_TEKS YANG DISEDIAKAN_
○ ○ ○ ○ ○ ○ ○

![]() |
Asmar Hi Daud |
Polemik Dana Bagi Hasil (DBH), antara Pemerintah Kota Tidore Kepulauan dan Pemerintah Provinsi Maluku Utara menjadi potret penting bagaimana relasi fiskal antar pemerintah daerah diuji.
Sejumlah Aparatur Sipil Negara (ASN) Kota Tidore, menyatakan siap menggelar aksi damai menuntut pencairan DBH yang belum diterima selama empat tahun terakhir. Sebuah langkah yang tak lazim dalam tradisi birokrasi, "Aparatur daerah bersuara lantang atas nama tanggung jawab pelayanan publik".
Pun demikian, persoalan DBH ini bukan hal baru. Jauh sebelum pemerintahan Gubernur Sherly Laos, sejumlah kabupaten/kota di Maluku Utara juga mengalami situasi serupa.
Kota Ternate sempat menyoroti keterlambatan transfer DBH yang mengganggu ritme pelayanan dasar. DPRD Halmahera Utara pernah menemukan ketidaksesuaian antara data pusat dan realisasi penerimaan daerah. Halmahera Barat, Halmahera Selatan, dan Halmahera Tengah melaporkan pencairan yang tidak penuh. Sementara Pulau Taliabu, Kepulauan Sula, dan Pulau Morotai menghadapi ketidakpastian serupa.
Deretan pengalaman ini memperlihatkan bahwa polemik DBH bukanlah perkara insidental, melainkan masalah tata kelola fiskal yang belum tertata secara sistemik dan transparan.
Padahal, sejatinya DBH bukan sekadar kewajiban administratif. Ia adalah instrumen fiskal dalam kerangka hubungan keuangan antara pemerintah pusat, provinsi, dan kabupaten/kota.
Dirancang untuk membagi pendapatan dari sumber daya alam atau pajak yang dihimpun di satu wilayah, DBH bertujuan memastikan distribusi hasil secara adil, memperkuat kapasitas fiskal daerah, dan mendorong pemerataan pembangunan.
Namun dalam praktiknya, mekanisme DBH kerap dililit persoalan akut seperti keterlambatan transfer, kaburnya metode perhitungan, hingga tidak sinkronnya data pusat dan daerah. Ketika dana yang seharusnya menopang pelayanan publik justru tertahan, maka yang terdampak bukan hanya APBD, tetapi juga legitimasi pemerintahan di mata rakyat.

○ ○ ○ ○ ○ ○ ○

_INFORMASI YANG DIBERIKAN_
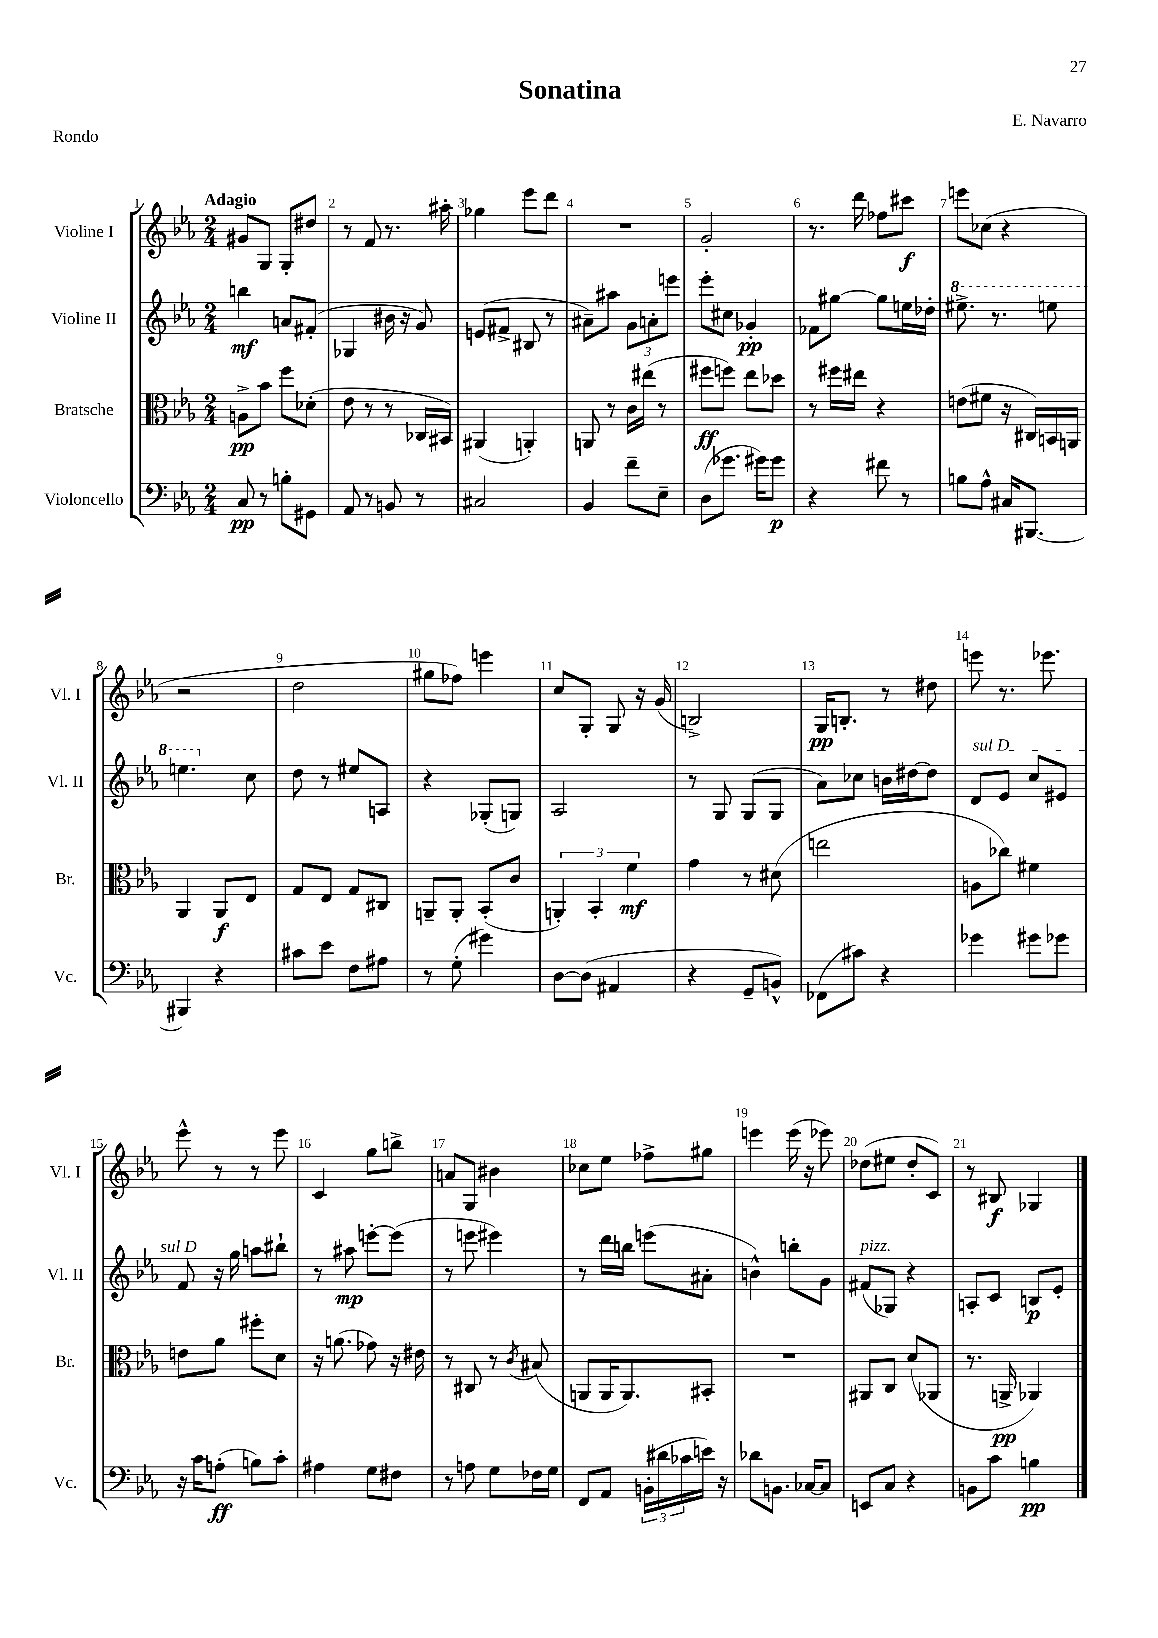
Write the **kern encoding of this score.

**kern	**kern	**kern	**kern
*staff4	*staff3	*staff2	*staff1
*clefF4	*clefC3	*clefG2	*clefG2
*k[b-e-a-]	*k[b-e-a-]	*k[b-e-a-]	*k[b-e-a-]
*M2/4	*M2/4	*M2/4	*M2/4
8C	8A^	4bb	8g#
8r	8b-	.	8G
8B'	8ff	8a	8G'
8GG#	(8d-'	(8f#'	8dd#
=	=	=	=
8AA-	8e-	4G-	8r
8r	8r	.	8f
8BB	8r	16b#	8.r
.	.	16r	.
8r	16C-	8g)	.
.	16BB#)	.	16aa#'
=	=	=	=
2C#	(4AA#	(8e	4gg-
.	.	8f#^	.
.	4AA')	8B#	8eee-
.	.	8r	8ddd
=	=	=	=
4BB-	8AA	8a#~)	2r
.	8r	8aa#	.
8f~	16c	12g	.
.	(16ee#	.	.
.	.	12a'	.
8E-~	8r	.	.
.	.	12eee	.
=	=	=	=
(8D	8ff#	8eee-'	2g'
8.g-	8ff)	8cc#	.
.	8ee-	4g-'	.
16g#)	.	.	.
8g#	8dd-	.	.
=	=	=	=
4r	8r	8f-	8.r
.	16ff#	[8gg#	.
.	16ee#	.	16ddd
8f#	4r	8gg#]	8ff-
8r	.	16ee	8ccc#
.	.	16dd-'	.
=	=	=	=
8B	(8e	8.eee#^	8eee
8A-^^	8f#	.	(8cc-
.	.	8.r	.
16C#	16r	.	4r
[8.BBB#	16C#)	.	.
.	16BB	8eee	.
.	16AA	.	.
=	=	=	=
4BBB#]	4AA-	4.eee	2r
4r	8AA-	.	.
.	8E-	8cc	.
=	=	=	=
8c#	8G	8dd	2dd
8e-	8E-	8r	.
8F	8G	8ee#	.
8A#	8C#	8A	.
=	=	=	=
8r	8AA~	4r	8gg#
(8G'	8AA'	.	8ff-)
4g#)	(8BB-'	(8G-'	4eee
.	8c	8G)	.
=	=	=	=
[8D	6AA')	2A-	8cc
(8D]	.	.	8G'
.	6BB-'	.	.
4AA#	.	.	8G
.	6f	.	.
.	.	.	16r
.	.	.	(16g
=	=	=	=
4r	4g	8r	2B^)
.	.	8G	.
8GG~	8r	(8G	.
8BB^^)	(8d#	8G	.
=	=	=	=
(8FF-	2ee	8a-)	16G
.	.	.	8.B'
8c#)	.	8cc-	.
4r	.	16b	8r
.	.	[16dd#	.
.	.	8dd#]	8dd#
=	=	=	=
4g-	8A	8d	8eee
.	8cc-)	8e-	8.r
8g#	4f#	8cc	.
.	.	.	8.eee-
8g-	.	8e#	.
=	=	=	=
16r	8e	8f	8eee-^^
16c	.	.	.
(8A'	8a-	16r	8r
.	.	16gg	.
8B)	8ff#'	8aa	8r
8c'	8d	8bb#`	8eee-
=	=	=	=
4A#	16r	8r	4c
.	(8.a	.	.
.	.	8aa#	.
8G	8g-)	[8eee'	8gg
8F#	16r	(8eee]	8bb^
.	16e#	.	.
=	=	=	=
8r	8r	8r	8a
8A	8C#	8eee	8G
8G	8r	4eee#)	4b#
.	8qc	.	.
16F-	(8B#	.	.
16G	.	.	.
=	=	=	=
8FF	8AA	8r	8cc-
8AA-	16AA	16ddd	8ee-
.	8.AA)	16bb	.
(24BB'	.	(8eee	8ff-^
24d#	.	.	.
24c-	.	.	.
16e)	8BB#'	8a#'	8gg#
16r	.	.	.
=	=	=	=
8d-	2r	4b^^)	4eee
8.BB	.	.	.
.	.	8bb'	(16eee
[16C-	.	.	16r
8C-]	.	8g	8eee-)
=	=	=	=
8EE	8AA#	(8f#	(8dd-
8C	8C	8G-)	8ee#
4r	(8d	4r	8dd-'
.	8AA-	.	8c)
=	=	=	=
8BB	8.r	8A'	8r
8c	.	8c	8B#
.	16AA^	.	.
4B	4AA-)	8B	4G-
.	.	8e-'	.
==	==	==	==
*-	*-	*-	*-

○ ○ ○ ○ ○ ○ ○

_TANTANGAN_
[A] Dalam teks tentang Dana Bagi Hasil, sudah berapa lama DBH belum diterima oleh ASN Kota Tidore?
[B] Tuliskan ulang bagian teks tentang Dana Bagi Hasil tanpa perubahan, mulai dari "Padahal, sejatinya DBH" sampai dengan "mendorong pemerataan pembangunan.".

_JAWABAN TIAP TUGAS_
[A] Selama empat tahun terakhir.

[B]
Padahal, sejatinya DBH bukan sekadar kewajiban administratif. Ia adalah instrumen fiskal dalam kerangka hubungan keuangan antara pemerintah pusat, provinsi, dan kabupaten/kota.
Dirancang untuk membagi pendapatan dari sumber daya alam atau pajak yang dihimpun di satu wilayah, DBH bertujuan memastikan distribusi hasil secara adil, memperkuat kapasitas fiskal daerah, dan mendorong pemerataan pembangunan.